The afternoon session focussed on the Orkney Towns Fund. You may remember this was a £20 million investment announced as part of the previous UK government’s ‘levelling up’ agenda. Roughly 100 towns or areas were chosen to receive this funding, spread over 10 years. The great thing about this money is that each recipient community gets to decide what to spend it on. Obviously it must avoid projects that are the responsibility of central or local government, but apart from that it can be invested in whatever we think will bring most benefit.
Again we separated into groups and contributed a handful of suggestions each, ranging from an abattoir to an indoor sports pitch, to county-wide wifi, to publishing grants for Orkney books, to a music and performing arts centre. Every suggestion was documented and collated and will be added to the large pile already gathered at other events over the summer. And over the next few months the Towns Board – independent of the council though with several representatives from that and other public bodies on it – will draw up its list of agreed projects.

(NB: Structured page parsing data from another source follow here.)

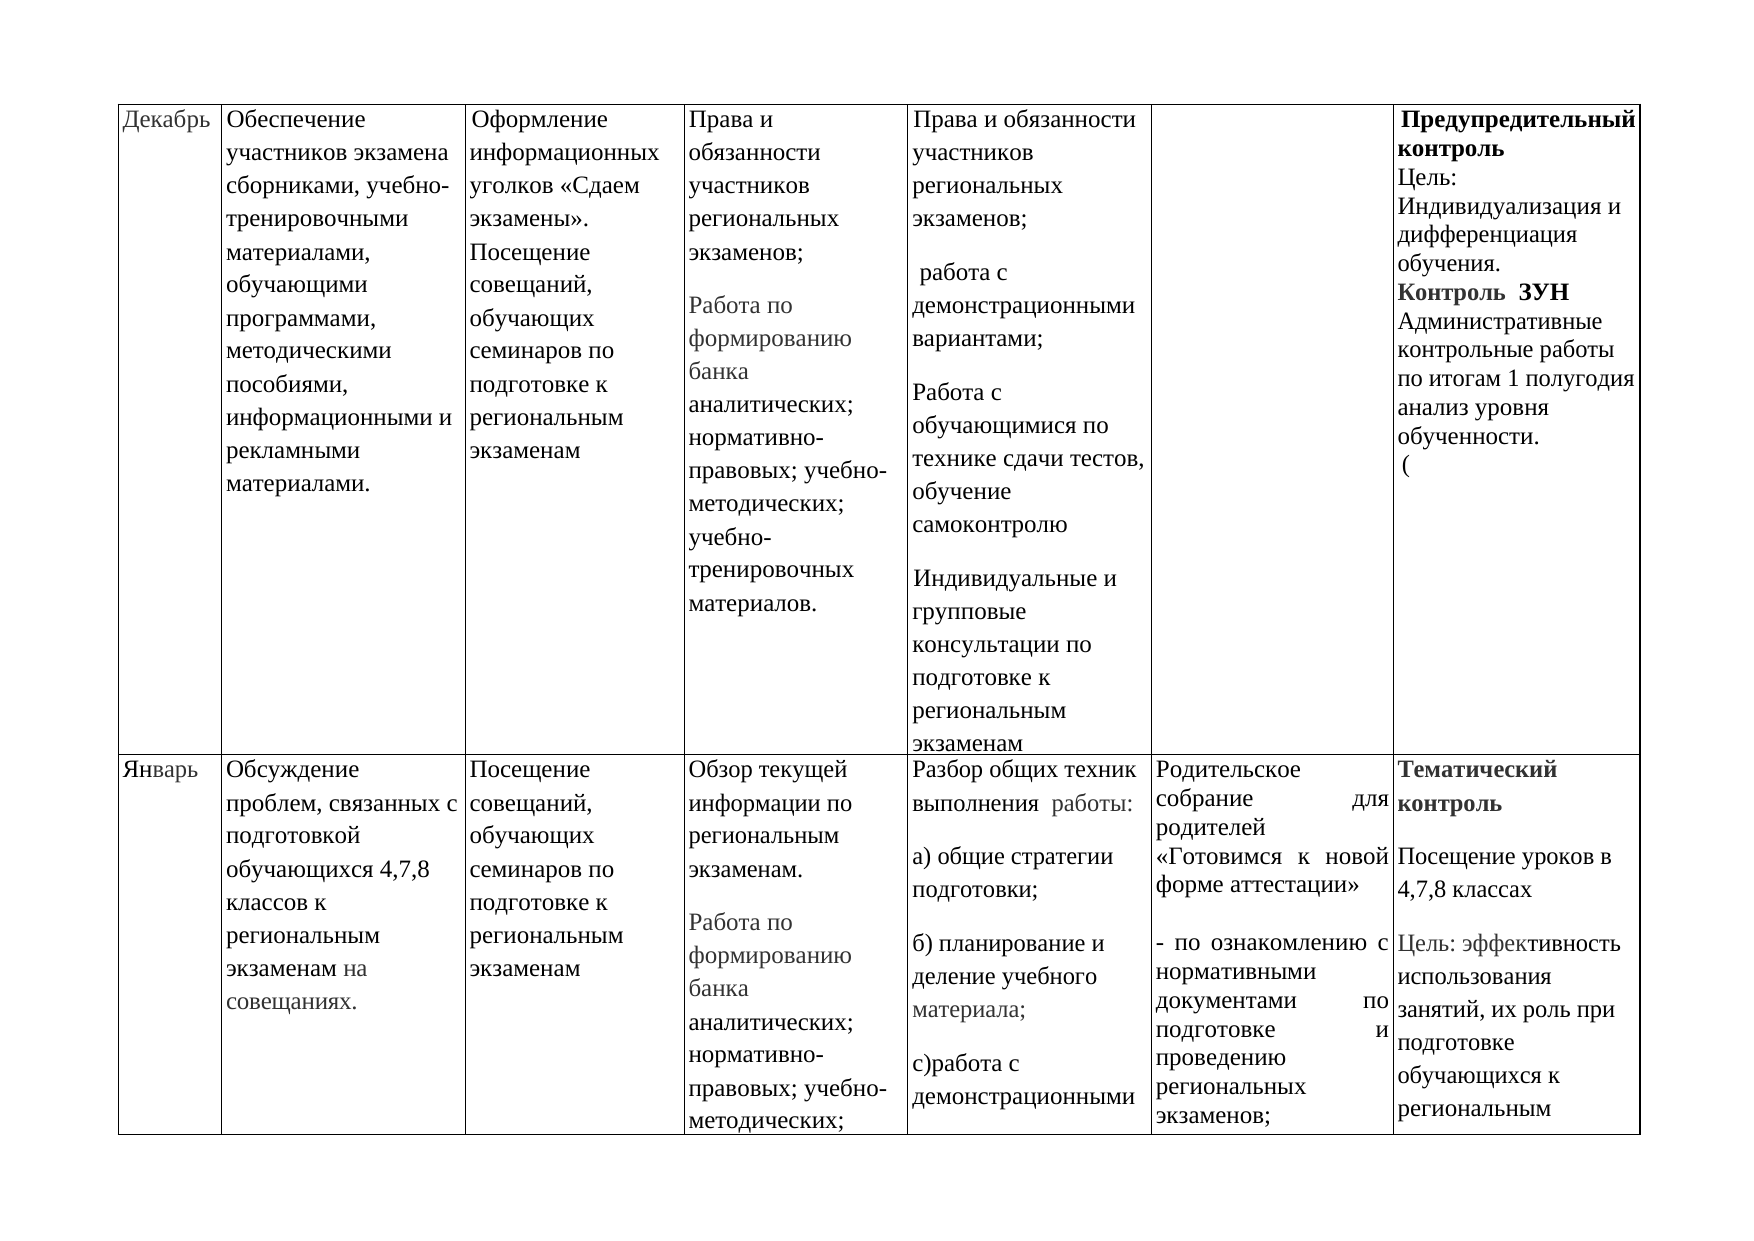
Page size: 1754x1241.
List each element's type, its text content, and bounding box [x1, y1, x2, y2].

table_cell Обеспечение участников экзамена сборниками, учебно-тренировочными материалами, обучающими программами, методическими пособиями, информационными и рекламными материалами. [222, 105, 465, 753]
table_cell Январь [119, 755, 221, 1134]
table_cell Права и обязанности участников региональных экзаменов; Работа по формированию банка аналитических; нормативно-правовых; учебно-методических; учебно-тренировочных материалов. [685, 105, 907, 753]
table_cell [685, 755, 907, 1134]
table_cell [222, 755, 465, 1134]
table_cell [908, 755, 1151, 1134]
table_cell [1394, 755, 1639, 1134]
table_cell Предупредительный контроль Цель: Индивидуализация и дифференциация обучения. Контроль ЗУН Административные контрольные работы по итогам 1 полугодия анализ уровня обученности. ( [1394, 105, 1639, 753]
table_cell Права и обязанности участников региональных экзаменов; работа с демонстрационными вариантами; Работа с обучающимися по технике сдачи тестов, обучение самоконтролю Индивидуальные и групповые консультации по подготовке к региональным экзаменам обучающихся 4,7,8 классов [908, 105, 1151, 753]
table_cell [1152, 105, 1393, 753]
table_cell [1152, 755, 1393, 1134]
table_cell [466, 755, 684, 1134]
table_cell Декабрь [119, 105, 221, 753]
table_cell Оформление информационных уголков «Сдаем экзамены». Посещение совещаний, обучающих семинаров по подготовке к региональным экзаменам [466, 105, 684, 753]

And then…well, it all depends on whether the new UK government decides to continue with this very worthwhile investment. There’s a lot of worried talk here – as there is in other beneficiary communities – that the Towns Fund is at risk, just as the Winter Fuel Payments for pensioners are to be axed. A cynical observer might conclude that the Conservative government promised £20 million to 100 communities shortly before an election in order to gain votes. Now Labour is in power it feels no need to continue the scheme: it’s safe for another five years, so why hand out money now? They can think of a similar brownie-point-earning announcement in 2029.
Which brings me back to where I started: what is the function of local government?

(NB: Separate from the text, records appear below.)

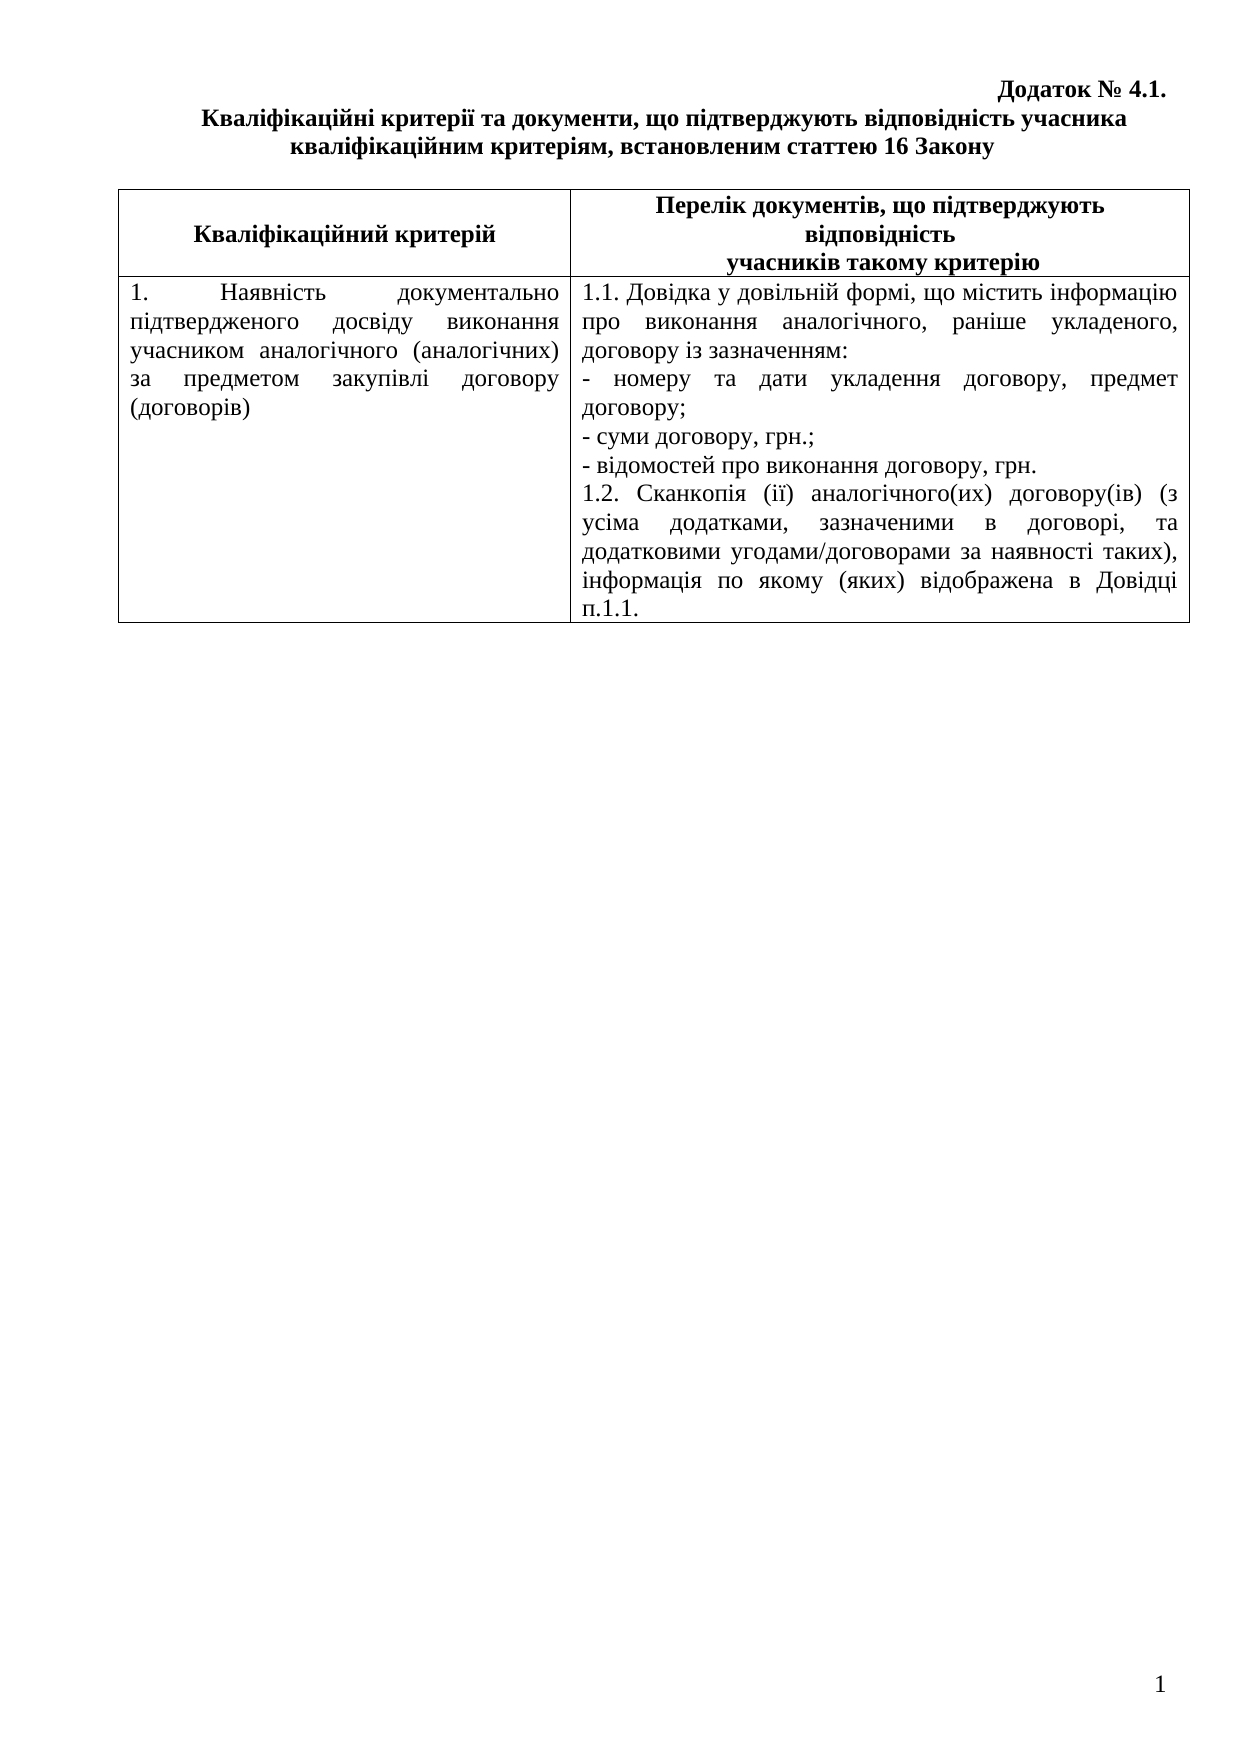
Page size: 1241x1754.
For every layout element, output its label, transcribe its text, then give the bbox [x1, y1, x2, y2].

text Додаток № 4.1. [118, 74, 1166, 103]
table_cell 1.1. Довідка у довільній формі, що містить інформацію про виконання аналогічного, раніше укладеного, договору із зазначенням: - номеру та дати укладення договору, предмет договору; - суми договору, грн.; - відомостей про виконання договору, грн. 1.2. Сканкопiя (ії) аналогічного(их) договору(ів) (з усіма додатками, зазначеними в договорі, та додатковими угодами/договорами за наявності таких), інформація по якому (яких) відображена в Довідці п.1.1. [571, 277, 1189, 622]
text Кваліфікаційні критерії та документи, що підтверджують відповідність учасника кваліфікаційним критеріям, встановленим статтею 16 Закону [118, 103, 1166, 160]
table_header Кваліфікаційний критерій [119, 190, 570, 276]
table_cell 1. Наявність документально підтвердженого досвіду виконання учасником аналогічного (аналогічних) за предметом закупівлі договору (договорів) [119, 277, 570, 622]
table_header Перелік документів, що підтверджують відповідність учасників такому критерію [571, 190, 1189, 276]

The word ‘government’ has a fascinating history. Its roots go back to ancient Greek and kybernan, which means to pilot a ship. In Latin that transformed into gubernare, meaning to direct or rule. That became governer in Old French, and eventually govern in Scots and English. But can local government really ‘direct and rule’, when it has its purse strings and policy strategies so tightly regulated by central government? The attempt to collect public opinion through the Orkney Business Forum and other listening exercises is welcome, but how much comes of the ideas contributed at these events is not entirely under local control, unfortunately.
It seems to me that what local government does is akin to a technique used by winemakers in Tuscany. While making Chianti, a wine always at risk of being overly acidic, a portion of semi-dried grapes can be added to bolster fermentation and add extra flavour and sweetness. This trick is known as governo, and it strikes me as very similar to what local government must do when implementing national government policy: sweetening the acid.
This diary appeared in The Orcadian on 2nd October 2024. A new diary appears weekly. I post them in this blog a few days after each newspaper appearance, with added illustrations, and occasional small corrections or additions.